Y ese niño que hay ahí dentro, ¿no es así?” La capilla estalló en murmullos airados. Alguien llamó a la policía. El padre Murphy dio un paso adelante con el rostro enrojecido por la indignación. Pero Vincent no apartó los ojos de la mujer sin hogar. Había construido su imperio leyendo a las personas, sabiendo cuándo mentían, cuándo temían, cuándo conspiraban. Esta mujer no mentía, estaba aterrorizada, sí, pero no por él. Estaba aterrorizada por estar equivocada, por lo que significaría si permanecía en silencio.
“Ábrelo”, dijo Vincent. La multitud contuvo el aliento. María le agarró del brazo. Vincent, por favor, ábrelo. Los portadores del féretro intercambiaron miradas, pero no se movieron. El consejero de Vincent, Frank Russo, dio un paso al frente. Frank llevaba 20 años con él. Era su mano derecha en todas las decisiones. Ahora su rostro curtido solo mostraba preocupación. Jefe, piénselo. Los médicos lo declararon muerto hace 12 horas. tres médicos diferentes. Esta mujer está claramente perturbada.

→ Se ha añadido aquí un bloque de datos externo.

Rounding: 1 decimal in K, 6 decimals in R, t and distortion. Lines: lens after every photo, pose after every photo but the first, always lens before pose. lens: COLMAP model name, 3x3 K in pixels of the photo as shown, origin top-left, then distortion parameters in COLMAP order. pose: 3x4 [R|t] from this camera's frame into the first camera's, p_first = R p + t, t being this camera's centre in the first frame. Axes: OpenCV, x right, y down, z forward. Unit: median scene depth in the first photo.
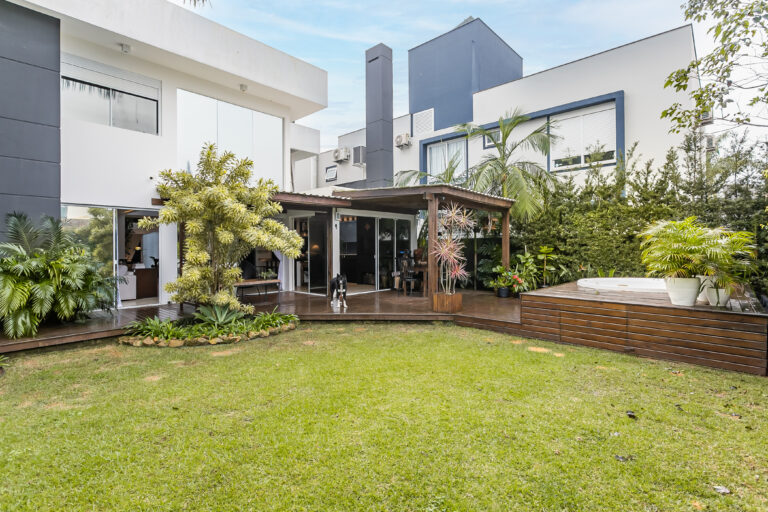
lens RADIAL K [[360.7, 0, 383.0], [0, 360.7, 240.3], [0, 0, 1]] dist [0.003159, 0.000645]
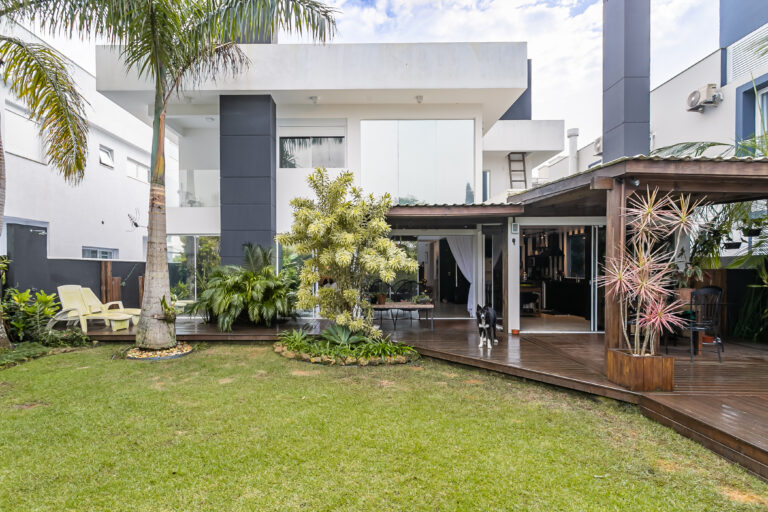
lens RADIAL K [[374.0, 0, 380.6], [0, 374.0, 266.1], [0, 0, 1]] dist [0.002188, 0.000474]
pose [[0.675243, 0.000796, -0.737595, 0.334283], [0.010256, 0.999893, 0.010468, 0.003386], [0.737524, -0.014633, 0.675162, 0.320738]]
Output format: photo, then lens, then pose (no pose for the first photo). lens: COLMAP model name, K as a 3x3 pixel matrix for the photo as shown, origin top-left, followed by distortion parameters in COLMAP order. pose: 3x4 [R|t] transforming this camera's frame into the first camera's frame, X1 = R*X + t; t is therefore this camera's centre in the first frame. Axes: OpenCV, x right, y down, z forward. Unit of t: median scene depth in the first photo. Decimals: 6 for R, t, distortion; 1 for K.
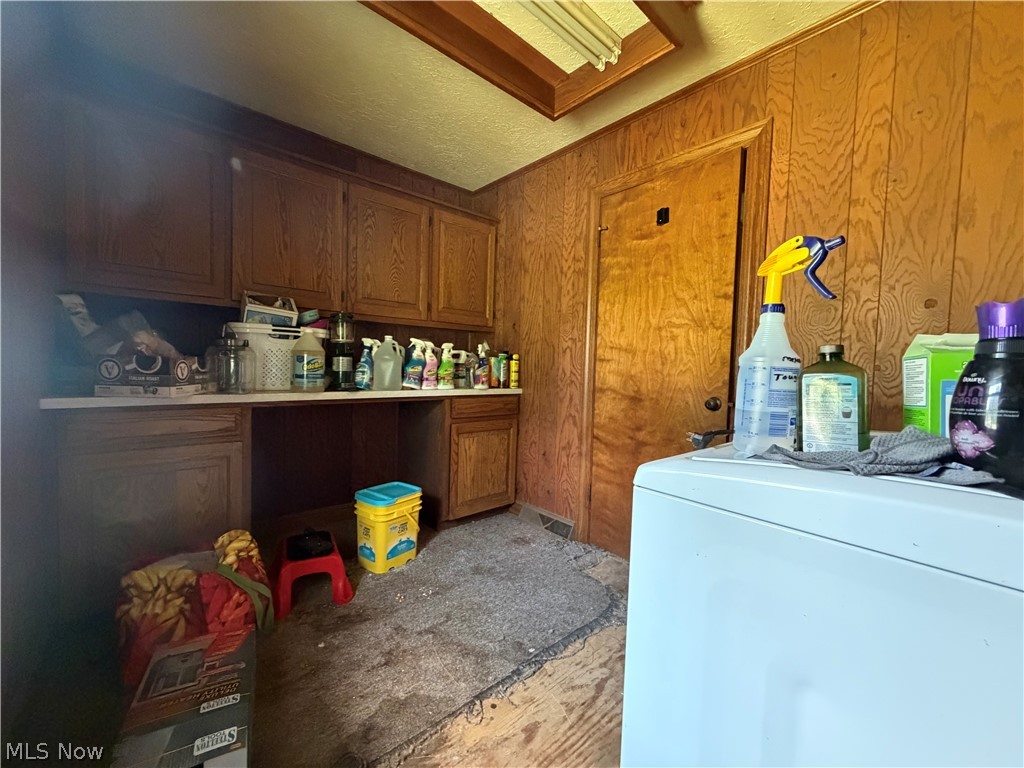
lens RADIAL K [[408.3, 0, 512.0], [0, 408.3, 384.0], [0, 0, 1]] dist [0.000746, 0.000238]
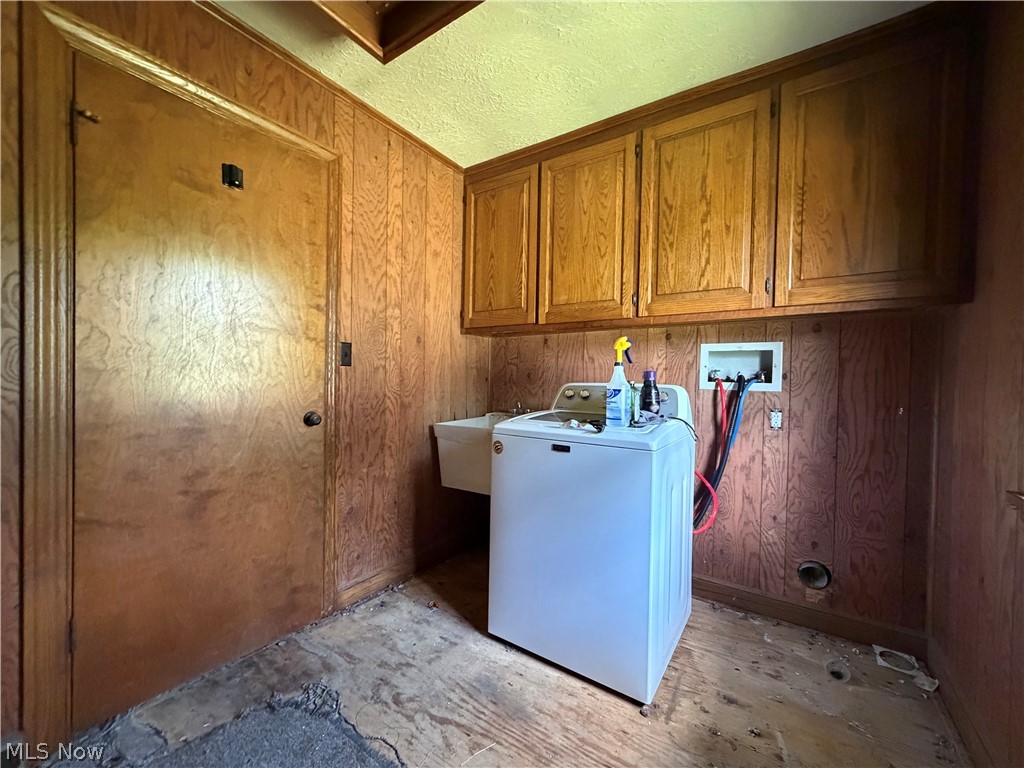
lens RADIAL K [[408.3, 0, 512.0], [0, 408.3, 384.0], [0, 0, 1]] dist [0.000746, 0.000238]
pose [[-0.241076, -0.045027, 0.969461, -0.641550], [0.020321, 0.998470, 0.051428, -0.086347], [-0.970293, 0.032098, -0.239792, 0.932779]]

Dije, “Abre el maldito ataúd, Frank.” La autoridad en su voz no dejaba lugar a discusión.
Dos hombres bajaron con cuidado el ataúd a su plataforma. Las manos de Bensen temblaban mientras alcanzaba los pestillos. María se cubrió el rostro con las manos, incapaz de mirar. La tapa se abrió con un suave click. Durante un momento no pasó nada. Luca yacía inmóvil con sus pequeñas manos cruzadas sobre el pecho y un rosario entre los dedos. Tenía exactamente el mismo aspecto que cuando lo vistieron esa mañana, ausente, en paz, más allá del dolor. Entonces su pecho se movió apenas se notaba un ligero movimiento ascendente y descendente como un susurro de aliento.